American baseball player (born 1998)

William Christopher Holland (born April 18, 1998) is an American professional baseball shortstop who is a free agent.

==Amateur career==
Holland graduated from Collins Hill High School in Suwanee, Georgia. As a senior, he hit .436 with two home runs and 13 stolen bases. Undrafted out of high school in the 2016 Major League Baseball draft, he enrolled at Auburn University to play college baseball for the Auburn Tigers.

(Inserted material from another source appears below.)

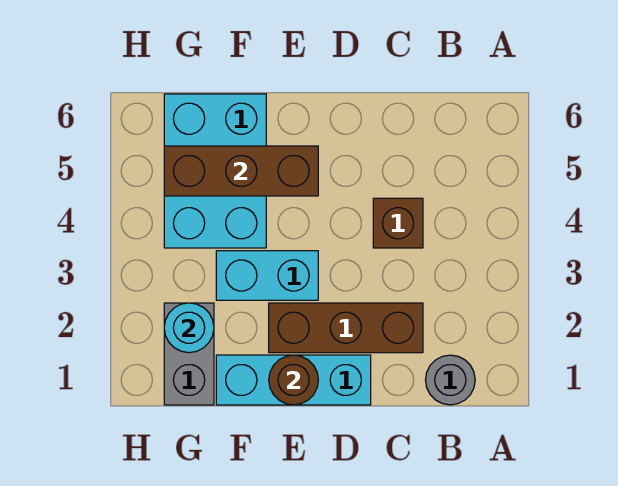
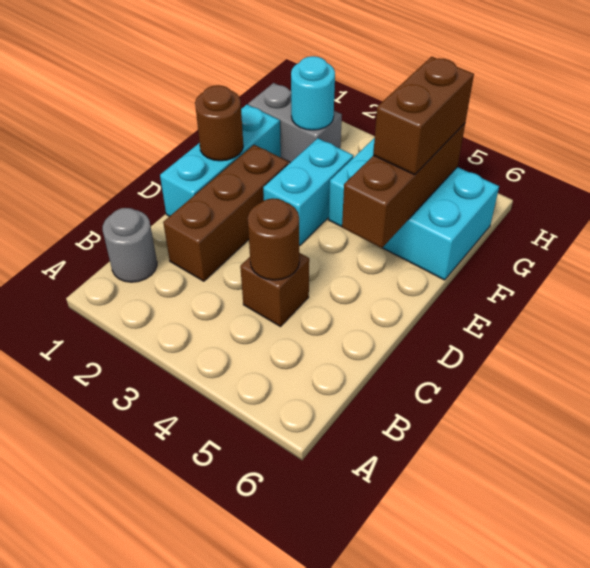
none -> brown round brick C4 level 2
none -> brown brick F5:G5 level 3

As a freshman at Auburn in 2017, Holland batted .209 with three home runs and 18 RBI in 45 games. He was named the SEC Freshman of the Week for the week of March 13–19 after going 6 for 15 at the plate, hitting one home run with four RBI and three runs scored. He played in the Perfect Game Collegiate Baseball League that summer. In 2018, as a sophomore, Holland had a breakout year in which he slashed .313/.406/.530 with 12 home runs and 52 RBI in 66 games. He was named to the All-SEC Second Team and to the ABCA All-South Region Team. After the season, he played in the Cape Cod Baseball League for the Hyannis Harbor Hawks along with playing for the USA Baseball Collegiate National Team. Prior to the 2019 season, Holland was named a preseason All-American by multiple outlets including Perfect Game and D1Baseball.com. He struggled his junior year, finishing the season batting .246 with nine home runs and 35 RBI over 64 games.

==Professional career==
Holland was selected by the Minnesota Twins in the fifth round (149th overall) of the 2019 Major League Baseball draft, and he signed for $575,000. He made his professional debut with the Elizabethton Twins of the Rookie-level Appalachian League, batting .192 with seven home runs, 16 RBI, and eight stolen bases over 36 games. He did not play a minor league game in 2020 since the season was cancelled due to the COVID-19 pandemic. For the 2021 season, Holland was assigned to the Fort Myers Mighty Mussels of the Low-A Southeast, slashing .214/.336/.401 with ten home runs, 27 RBI, and 19 stolen bases over 76 games. He was assigned to the Cedar Rapids Kernels of the High-A Midwest League to begin the 2022 season. In early August, he was promoted to the Wichita Wind Surge of the Double-A Texas League. Over 116 games between the two teams, he slashed .227/.339/.366 with nine home runs, 49 RBI, and 32 stolen bases. Holland returned to Wichita for the 2023 season, playing in 101 games and batting .197 with five home runs, 35 RBI, and thirty stolen bases.

Holland made 41 appearances for the Triple-A St. Paul Saints during the 2024 campaign, slashing .299/.428/.556 with six home runs, 20 RBI, and 13 stolen bases. He split the 2025 season between St. Paul and Fort Myers, batting a combined .203/.299/.348 with eight home runs, 33 RBI, and 11 stolen bases. Holland elected free agency following the season on November 6, 2025.